The R51 is equipped with a passive control called a grip safety, which when depressed enables the trigger but when untouched it disables the firing mechanism completely. However, Corbett says the grip safety failed to work.

“Any firearm, including the R51 pistol, that can fire without a trigger pull and when the safety is not disengaged is defective and unreasonably dangerous,” the lawsuit says.

About a month after Corbett says he suffered his injury, Remington issued a product warning about the R51 pistol but cited performance issues rather than a safety defect.

“After initial commercial sales, our loyal customers notified us that some R51 pistols had performance issues. We immediately ceased production to re-test the product,” the company wrote in the notice in July 2014, and offered to replace the pistol and include extra accessories.

However, the lawsuit claims that the alleged defects could have been prevented if engineers were given adequate time to develop the design, but instead “rushed the Model R51 into production and released the Model R51 over Remington engineers’ objections.”
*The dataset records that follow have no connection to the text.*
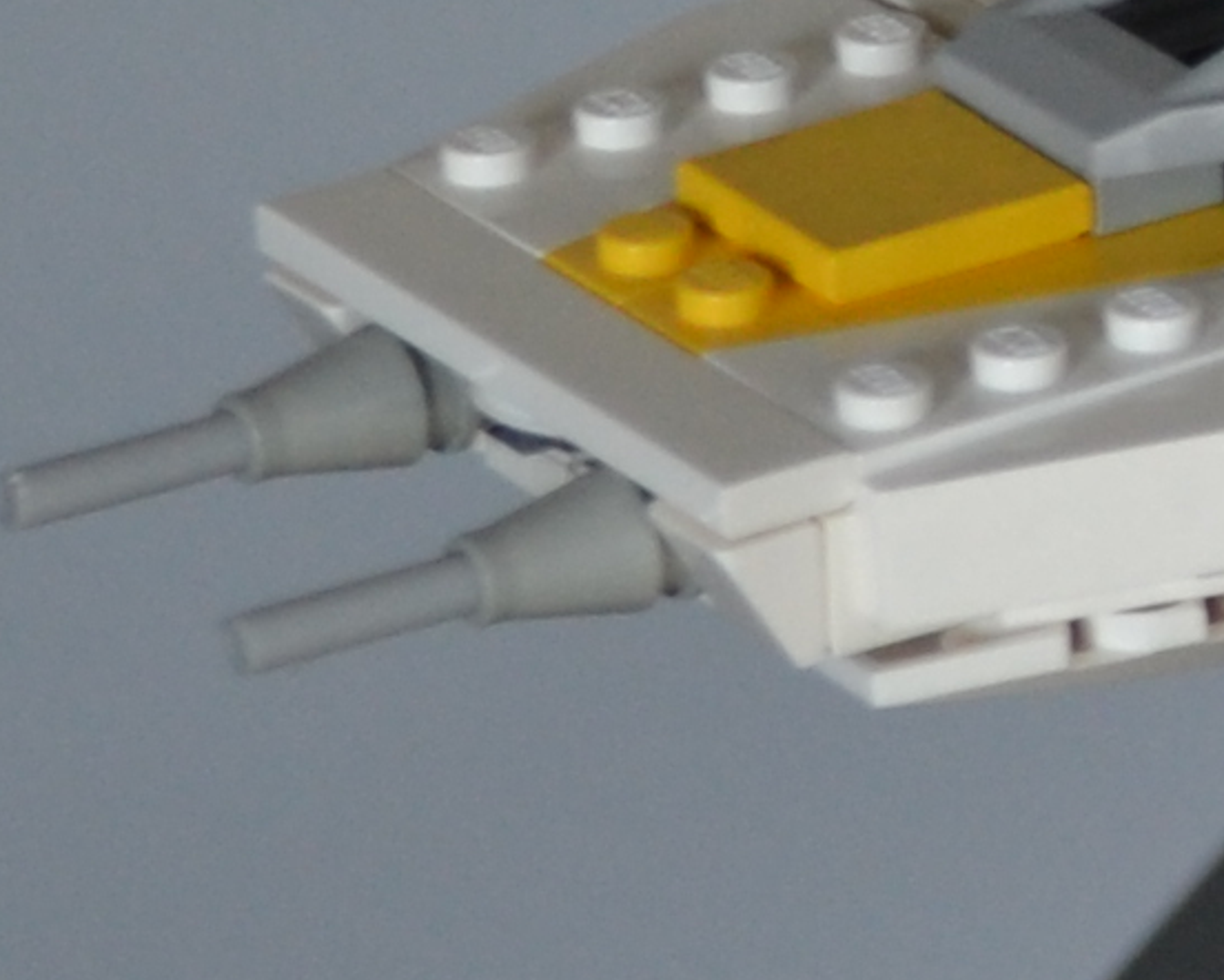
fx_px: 17032
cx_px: 3887
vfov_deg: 3.3
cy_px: -353
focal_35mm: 470
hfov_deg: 4.0
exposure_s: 1/25
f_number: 5.3
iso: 400
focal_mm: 40
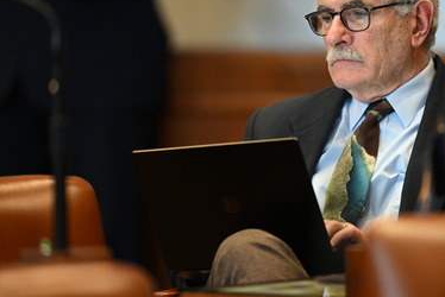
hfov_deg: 3.4
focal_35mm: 610
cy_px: 86
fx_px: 7546
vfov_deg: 2.3
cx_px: 339
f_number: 2.8
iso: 4000
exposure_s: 1/125
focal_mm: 400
The lawsuit suggests adding a small component — “a pin” — to the internal safety mechanism would allow the design to function properly.

“(Remington) was negligent in putting profits ahead of safety in its rush to bring the Model R51 pistol to market,” the lawsuit says.
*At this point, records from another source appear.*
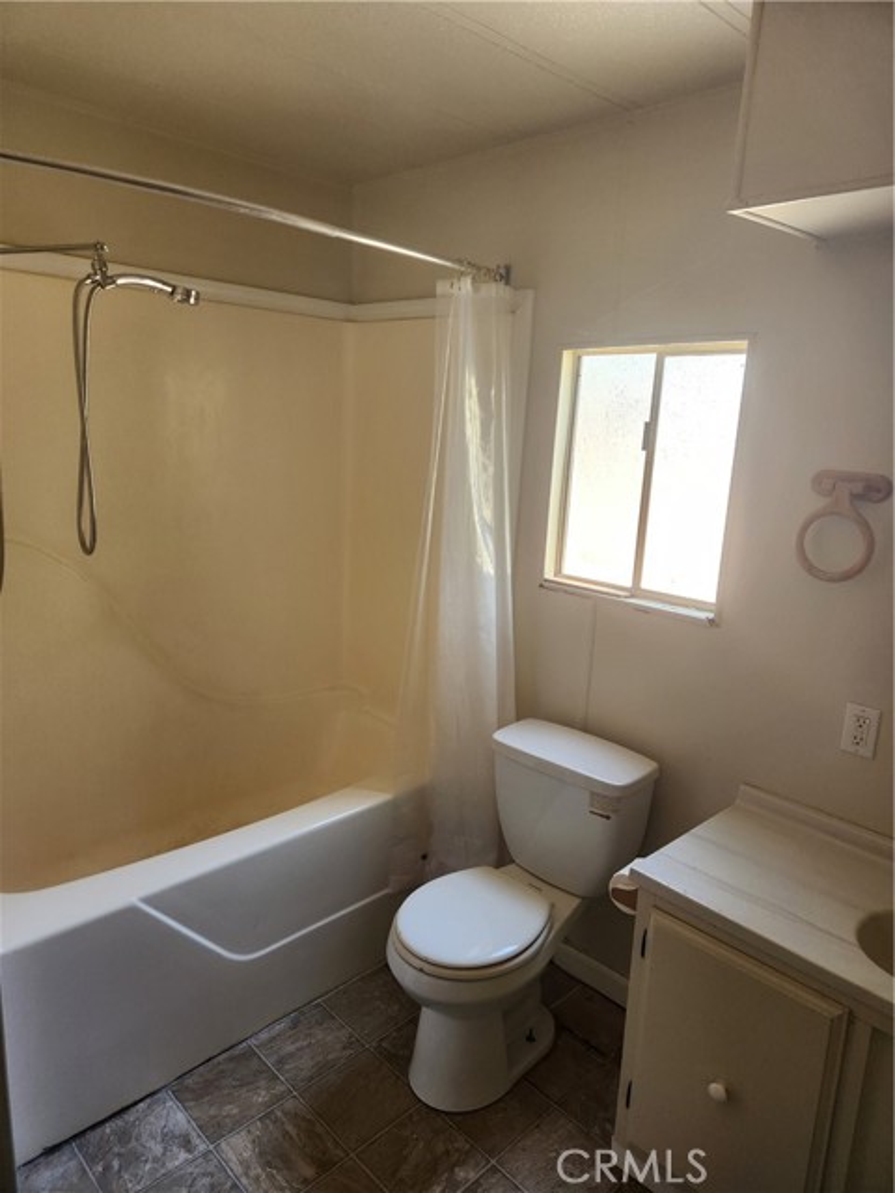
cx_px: 448
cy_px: 596
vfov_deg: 73.9
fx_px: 793
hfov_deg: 58.9
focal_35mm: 23
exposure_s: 1/120
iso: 160
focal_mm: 5.4
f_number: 1.8
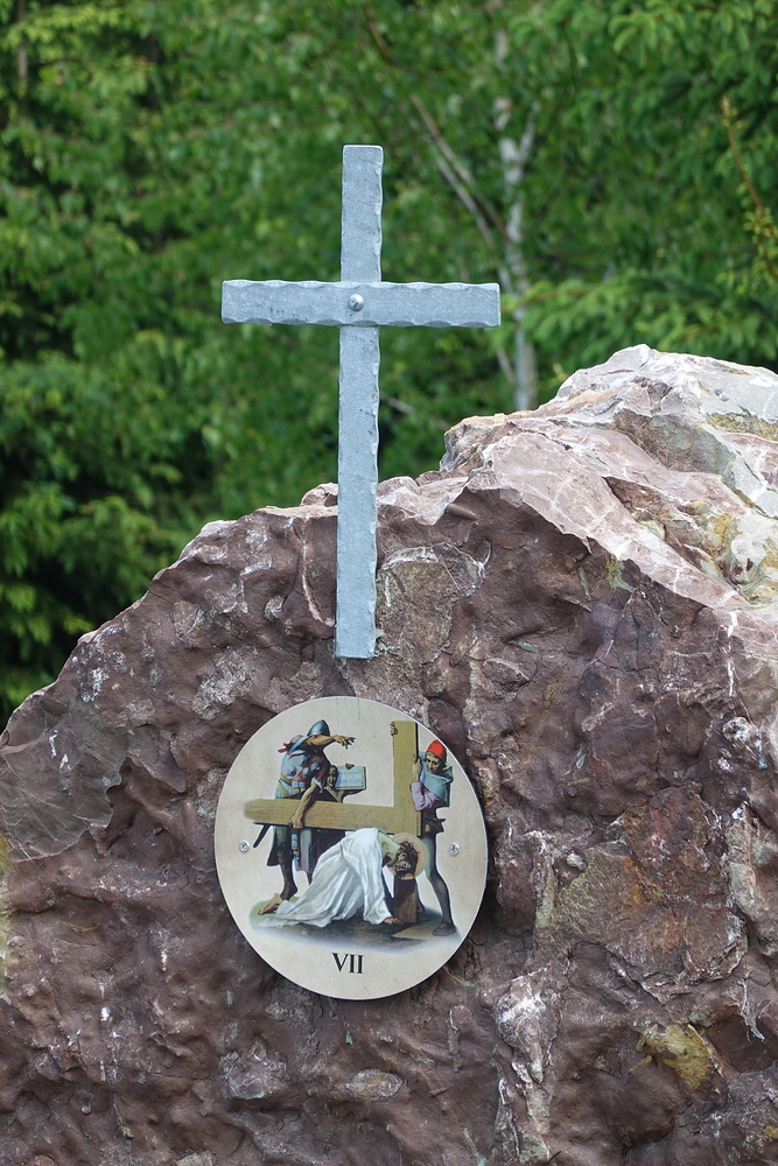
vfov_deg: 10.3
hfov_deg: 6.9
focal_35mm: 200
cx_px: 389
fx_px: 6481
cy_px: 583
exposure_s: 1/200
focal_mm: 72
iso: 160
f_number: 4.5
Corbett is asking the court for special and general damages and court costs.

Remington is no stranger to litigation regarding defective products. For decades the company has been accused of using a defective trigger design in some of its most popular long guns.

Earlier this year Remington agreed to a settlement in a class action suit over the Walker Trigger Control, which has been used to design Remington 700 rifles and Remington 870 shotguns.

Although an exact monetary figure has not been identified, the agreement approved by a Missouri federal judge orders Remington to replace the trigger system in numerous models, which the company has produced millions. Other lawsuits have resulted in the court awarding the plaintiff six figures.

Correction: The gun was not in a holster, according to the complaint. We regret the error.